Excerpted passage:

================================

I'm funny looking so people like having me around. 


Sent from my iPad using Tapatalk


----------



## Jakuri (Sep 7, 2015)

I am deadpan serious both in action (including serious face) and in thoughts; like one of the posters I tend to take jokes seriously, and am told pretty often I should lighten up (at least once in a while). There are moments jokes that are funny to me come to my mind, but more often than not others find it hard to appreciate it. In any case, when with other people, I rarely joke. Only with someone whom I know can appreciate my sense of humour.


----------



## Zster (Mar 7, 2011)

L'Enfant Terrible said:


> View attachment 633506


This pictorial reply, paired with your particular moniker, is _fabulous!_


----------



## Zster (Mar 7, 2011)

I cannot say. Only others can speak to whether or not they find me amusing. That said, I highly relate to this world through humor. Nothing is safe! My parents and kids are loaded with it! It sure makes life a blast...


(I am an ENFP)


----------



## Grandmaster Yoda (Jan 18, 2014)

================================

Collected data:
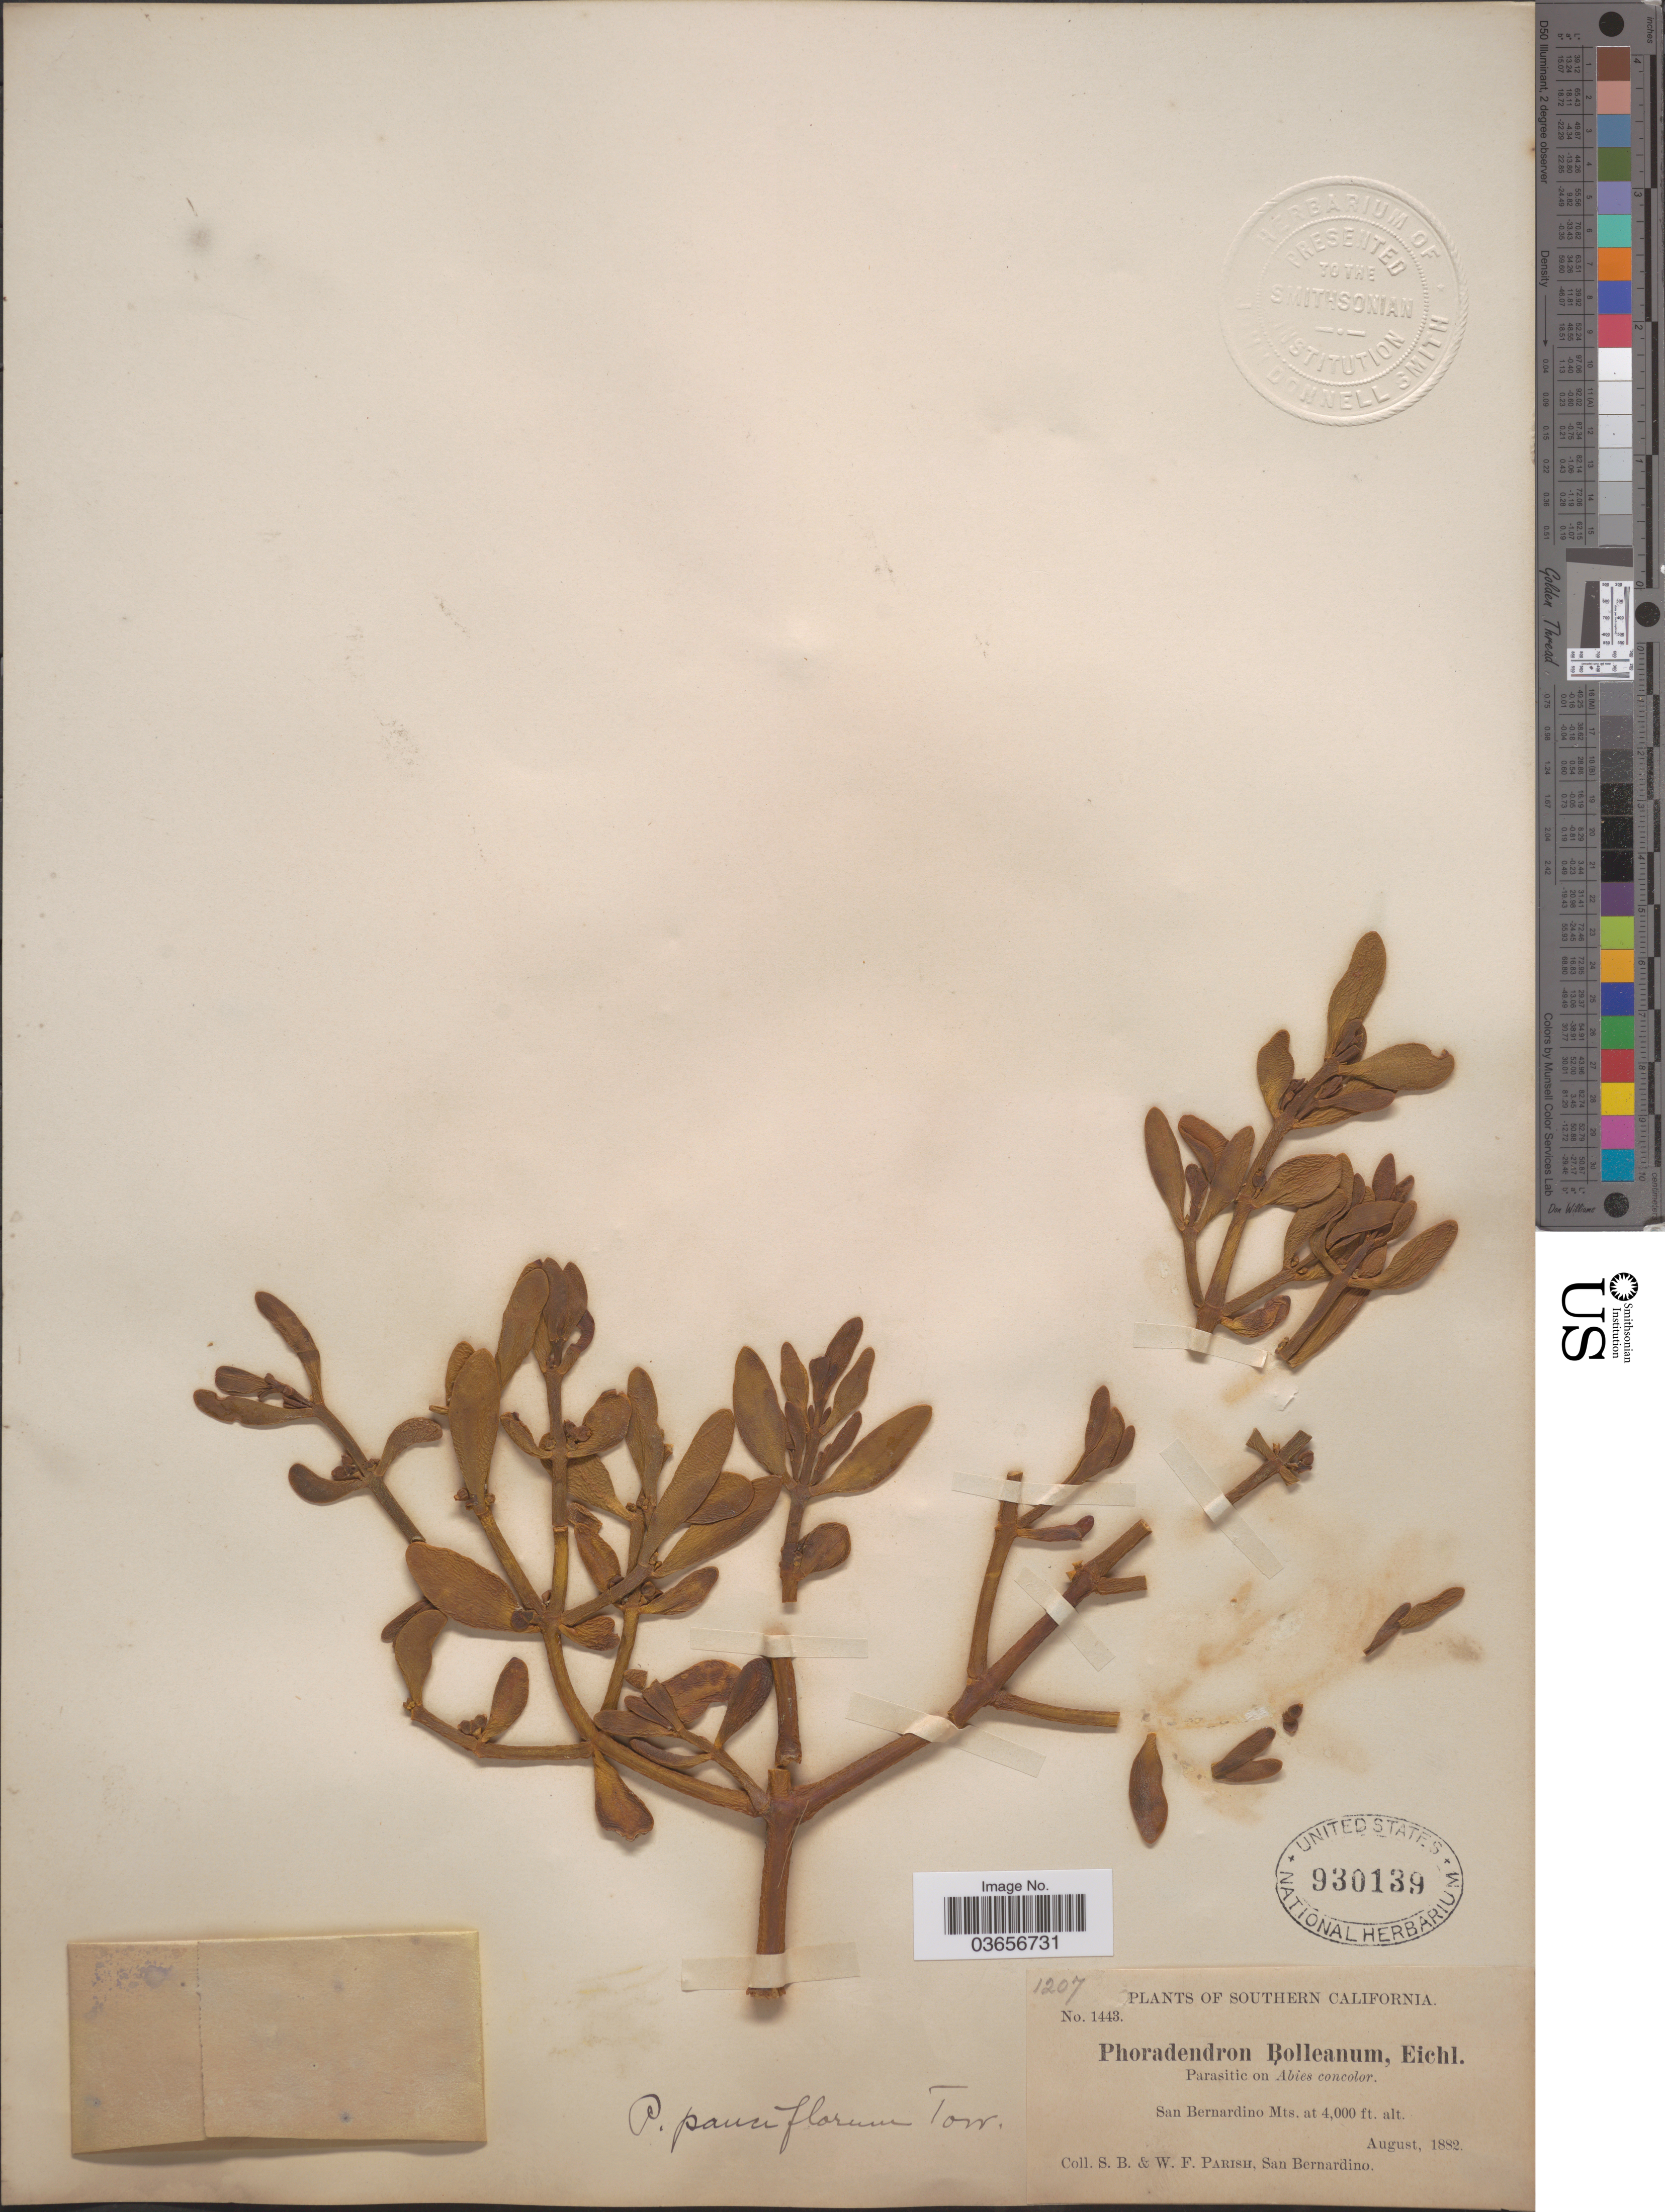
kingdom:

================================

Written request: Write the next part of the forum thread on humor, starting right after its last line. The listing has no connection to the forum thread on humor.

Task response:
No, whenever I try to say something funny there's no punchline. Someone will be smiling and anticipating it, but then I'm done talking. Alternatively, it is supposed to be funny but then they take it seriously and there's no punchline to tell them that it wasn't serious. I am mostly unintentionally funny, the king of one-liners, except none of them were supposed to be funny. I also find myself thinking of something I could have said that would have been funny, but I repeat it in my head multiple times and decide to never say it, or I say something bland then think of what I could have said and never tell anybody. There's no Jimmy Fallon in me, I'm never put into a situation where I'm dying of laughter before I tell a joke, nothing I say is funny and if it is, I didn't want it to be funny.


----------



## L'Enfant Terrible (Jun 8, 2014)

I'm mean but people think I'm joking and they laugh.


----------



## shazam (Oct 18, 2015)

Not really.


----------



## Hei (Jul 8, 2014)

Most people think they are funny, but it cannot be the case that most are.


----------



## Parrot (Feb 22, 2015)

I voted that it comes naturally but it's something I had to work on, really.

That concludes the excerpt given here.